Request: Give the lines of the listing as a numbered list, from the line containing "subtitle Appendix 2 – Discord" through the last line of the listing, with blank lines left out.

━━ Dataset

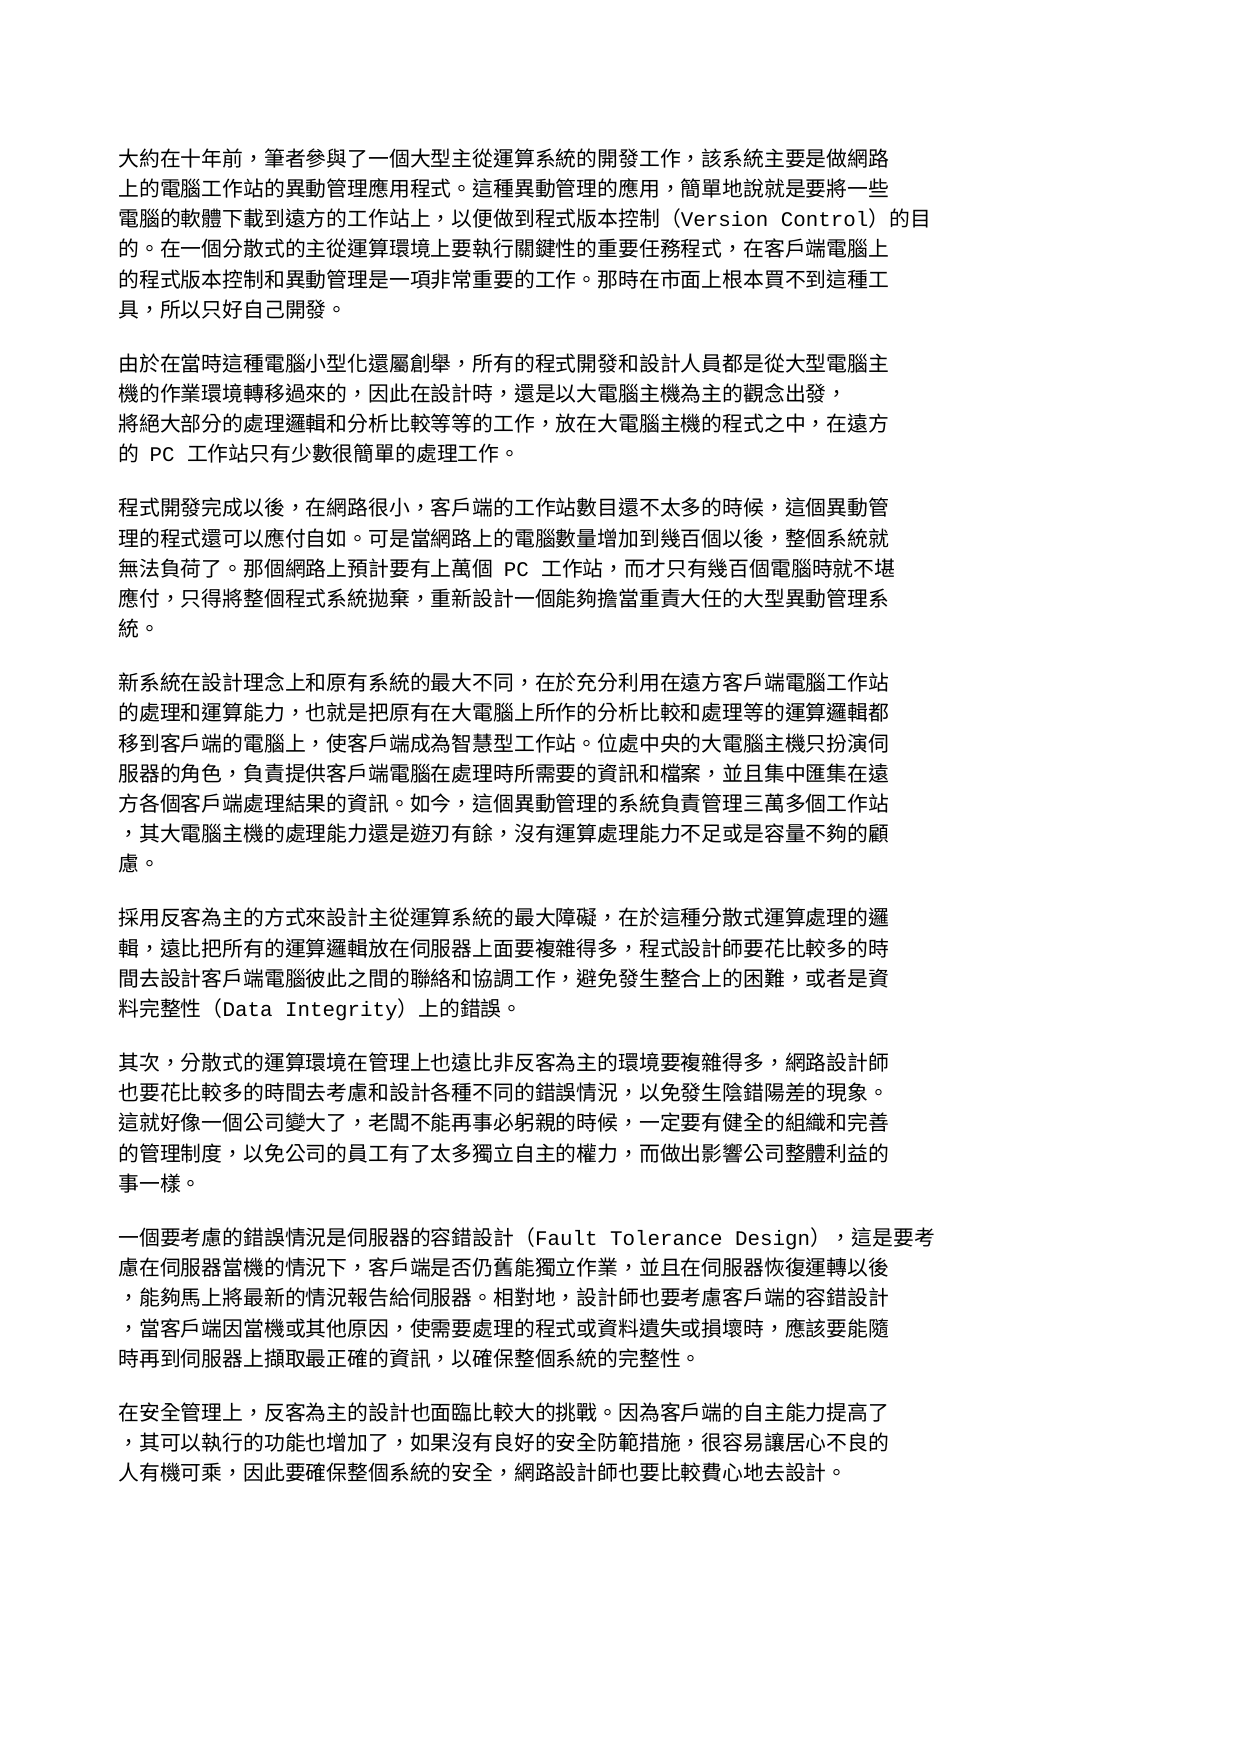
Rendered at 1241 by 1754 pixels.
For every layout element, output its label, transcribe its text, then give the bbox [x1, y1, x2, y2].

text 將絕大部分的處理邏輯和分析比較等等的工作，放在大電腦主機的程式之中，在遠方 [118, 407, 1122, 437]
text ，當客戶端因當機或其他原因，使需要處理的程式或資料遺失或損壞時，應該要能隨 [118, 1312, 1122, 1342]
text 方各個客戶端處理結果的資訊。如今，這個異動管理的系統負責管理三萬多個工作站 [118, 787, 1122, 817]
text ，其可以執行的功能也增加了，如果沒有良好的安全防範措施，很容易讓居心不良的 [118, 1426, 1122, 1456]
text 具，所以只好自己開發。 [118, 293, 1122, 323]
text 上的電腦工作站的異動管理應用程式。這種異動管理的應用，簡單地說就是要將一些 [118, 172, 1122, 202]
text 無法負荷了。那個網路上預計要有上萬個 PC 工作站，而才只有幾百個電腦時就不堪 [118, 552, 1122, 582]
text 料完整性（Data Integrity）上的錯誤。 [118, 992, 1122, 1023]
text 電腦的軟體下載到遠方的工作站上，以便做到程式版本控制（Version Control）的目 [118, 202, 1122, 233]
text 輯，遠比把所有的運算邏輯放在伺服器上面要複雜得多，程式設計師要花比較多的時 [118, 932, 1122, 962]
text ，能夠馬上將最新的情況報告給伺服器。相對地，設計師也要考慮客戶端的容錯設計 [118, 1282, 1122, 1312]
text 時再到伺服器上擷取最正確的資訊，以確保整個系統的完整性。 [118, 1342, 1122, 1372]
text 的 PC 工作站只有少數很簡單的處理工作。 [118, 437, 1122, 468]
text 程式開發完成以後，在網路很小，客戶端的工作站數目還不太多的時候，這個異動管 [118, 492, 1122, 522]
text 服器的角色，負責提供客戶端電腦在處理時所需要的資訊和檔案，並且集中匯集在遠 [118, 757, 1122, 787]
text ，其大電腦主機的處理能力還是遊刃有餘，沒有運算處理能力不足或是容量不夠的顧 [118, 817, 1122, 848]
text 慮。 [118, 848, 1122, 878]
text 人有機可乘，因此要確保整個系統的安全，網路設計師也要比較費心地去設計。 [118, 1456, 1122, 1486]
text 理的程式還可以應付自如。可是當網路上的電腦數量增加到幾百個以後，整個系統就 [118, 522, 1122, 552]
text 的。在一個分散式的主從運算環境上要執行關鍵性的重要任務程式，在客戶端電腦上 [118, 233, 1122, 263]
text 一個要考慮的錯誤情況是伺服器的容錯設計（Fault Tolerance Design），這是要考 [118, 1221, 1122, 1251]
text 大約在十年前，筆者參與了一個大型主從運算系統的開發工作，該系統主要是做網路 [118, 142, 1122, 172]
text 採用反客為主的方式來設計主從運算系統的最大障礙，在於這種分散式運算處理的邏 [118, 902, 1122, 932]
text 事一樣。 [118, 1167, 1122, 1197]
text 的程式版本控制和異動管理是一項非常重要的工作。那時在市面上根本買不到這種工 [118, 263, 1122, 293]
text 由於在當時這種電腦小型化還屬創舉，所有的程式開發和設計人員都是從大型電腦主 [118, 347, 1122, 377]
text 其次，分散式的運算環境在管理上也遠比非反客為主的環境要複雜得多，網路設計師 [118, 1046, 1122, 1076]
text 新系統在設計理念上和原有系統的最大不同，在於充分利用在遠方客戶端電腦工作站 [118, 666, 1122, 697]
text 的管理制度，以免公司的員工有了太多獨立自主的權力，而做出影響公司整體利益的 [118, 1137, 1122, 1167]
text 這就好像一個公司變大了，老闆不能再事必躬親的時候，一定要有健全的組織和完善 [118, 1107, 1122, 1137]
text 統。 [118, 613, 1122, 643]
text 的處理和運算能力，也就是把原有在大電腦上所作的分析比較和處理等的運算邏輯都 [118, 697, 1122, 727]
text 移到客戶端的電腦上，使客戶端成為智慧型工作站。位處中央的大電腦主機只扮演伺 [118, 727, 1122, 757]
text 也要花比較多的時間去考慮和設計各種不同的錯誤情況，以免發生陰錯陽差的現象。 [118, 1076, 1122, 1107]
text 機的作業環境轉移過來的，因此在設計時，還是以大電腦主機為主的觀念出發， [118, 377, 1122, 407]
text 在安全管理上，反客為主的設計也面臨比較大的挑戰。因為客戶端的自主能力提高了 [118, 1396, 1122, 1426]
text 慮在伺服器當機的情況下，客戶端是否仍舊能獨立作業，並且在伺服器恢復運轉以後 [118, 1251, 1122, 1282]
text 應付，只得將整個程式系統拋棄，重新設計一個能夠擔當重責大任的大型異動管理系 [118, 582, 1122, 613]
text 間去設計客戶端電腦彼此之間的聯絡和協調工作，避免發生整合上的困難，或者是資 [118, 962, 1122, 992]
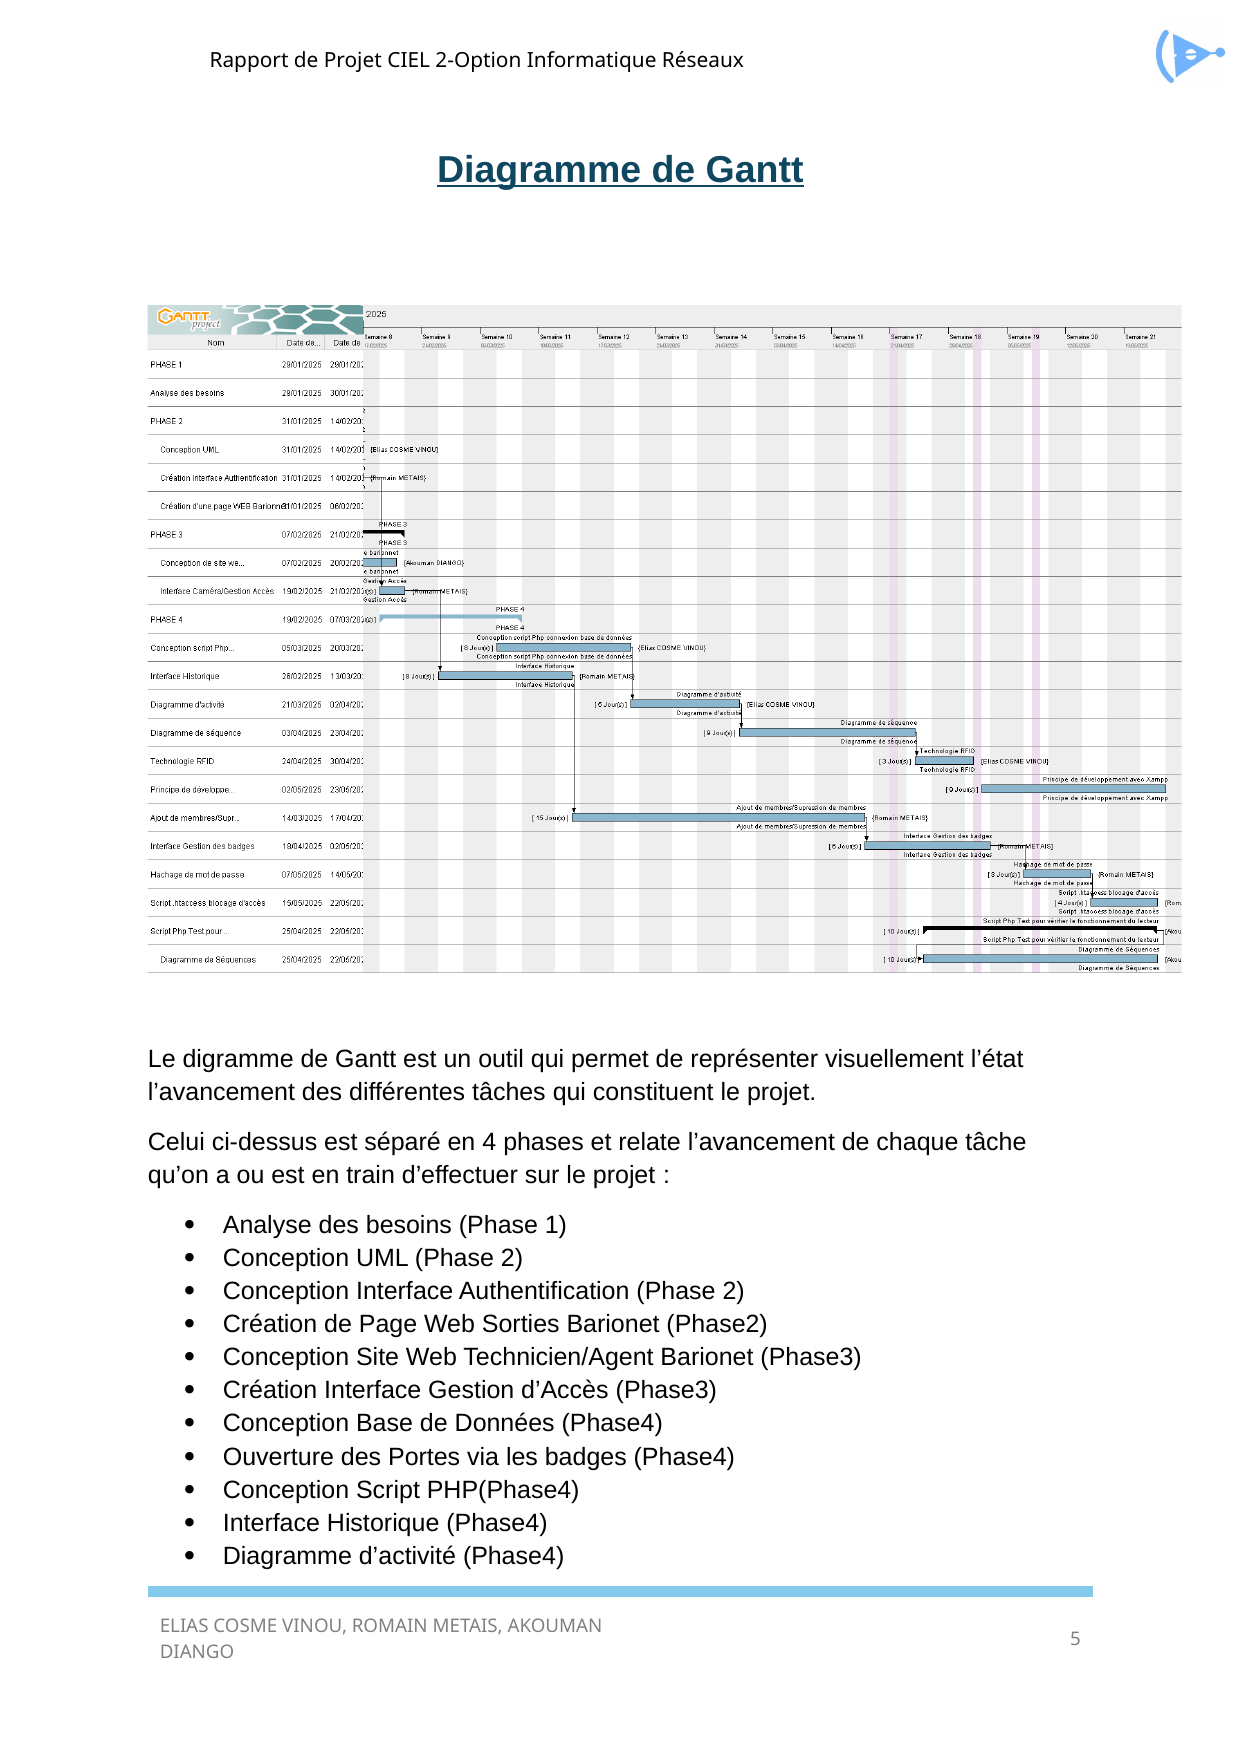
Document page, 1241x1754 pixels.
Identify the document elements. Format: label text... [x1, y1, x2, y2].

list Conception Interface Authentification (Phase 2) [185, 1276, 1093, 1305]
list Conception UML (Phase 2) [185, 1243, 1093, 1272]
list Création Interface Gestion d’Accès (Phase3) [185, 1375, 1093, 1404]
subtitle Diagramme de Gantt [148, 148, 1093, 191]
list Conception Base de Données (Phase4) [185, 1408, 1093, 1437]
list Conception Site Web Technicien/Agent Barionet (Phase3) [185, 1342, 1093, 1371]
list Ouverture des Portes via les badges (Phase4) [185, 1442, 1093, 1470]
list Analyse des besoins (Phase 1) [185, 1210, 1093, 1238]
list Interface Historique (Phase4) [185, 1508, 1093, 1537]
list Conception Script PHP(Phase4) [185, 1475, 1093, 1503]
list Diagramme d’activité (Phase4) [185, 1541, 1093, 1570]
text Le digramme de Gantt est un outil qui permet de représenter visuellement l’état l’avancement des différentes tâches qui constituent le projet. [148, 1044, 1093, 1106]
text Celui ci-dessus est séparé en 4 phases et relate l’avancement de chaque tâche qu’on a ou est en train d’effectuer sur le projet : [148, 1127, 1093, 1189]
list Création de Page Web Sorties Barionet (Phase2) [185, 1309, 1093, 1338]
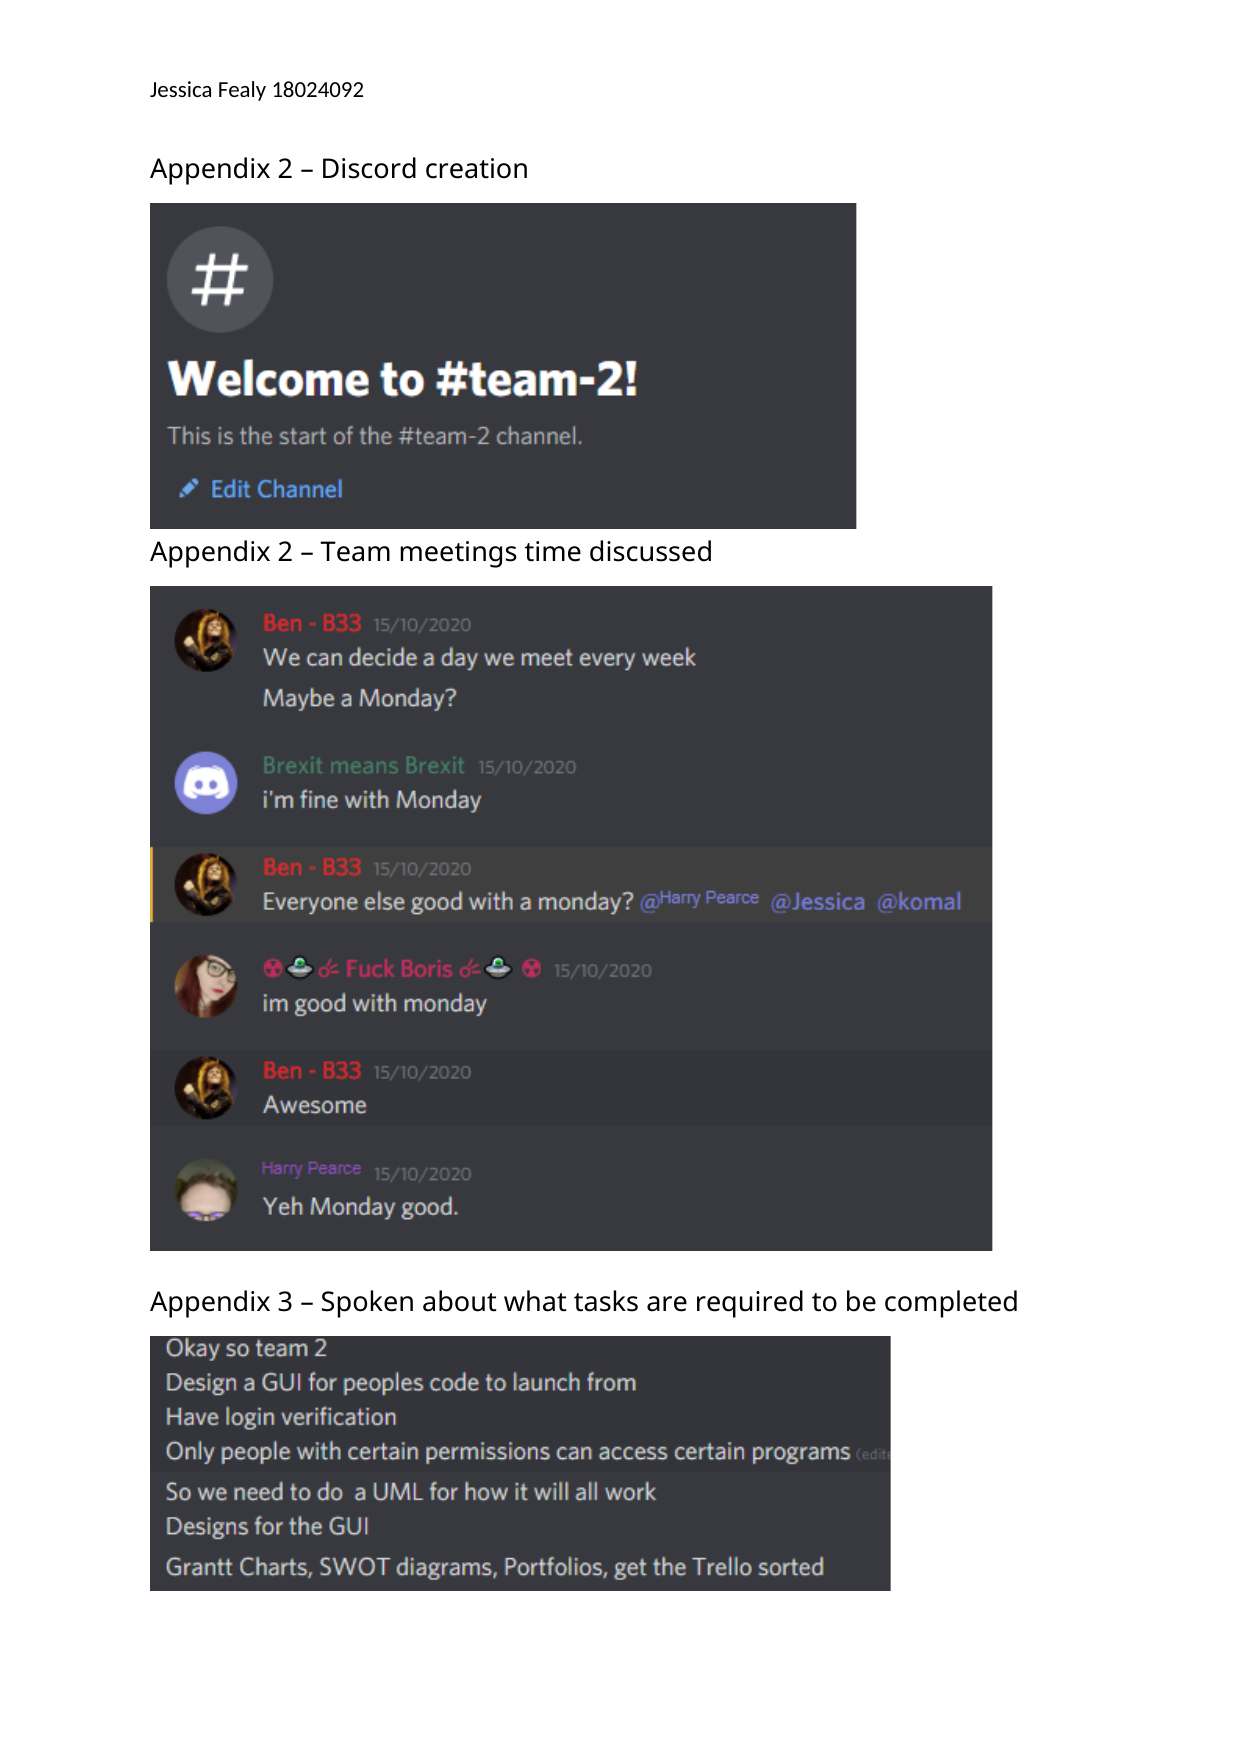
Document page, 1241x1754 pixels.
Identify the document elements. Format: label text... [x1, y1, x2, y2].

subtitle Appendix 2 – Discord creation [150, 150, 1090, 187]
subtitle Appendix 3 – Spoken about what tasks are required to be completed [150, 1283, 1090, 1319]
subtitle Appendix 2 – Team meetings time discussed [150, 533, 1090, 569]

━━━━

Task solution:
1. subtitle Appendix 2 – Discord creation [150, 150, 1090, 187]
2. subtitle Appendix 3 – Spoken about what tasks are required to be completed [150, 1283, 1090, 1319]
3. subtitle Appendix 2 – Team meetings time discussed [150, 533, 1090, 569]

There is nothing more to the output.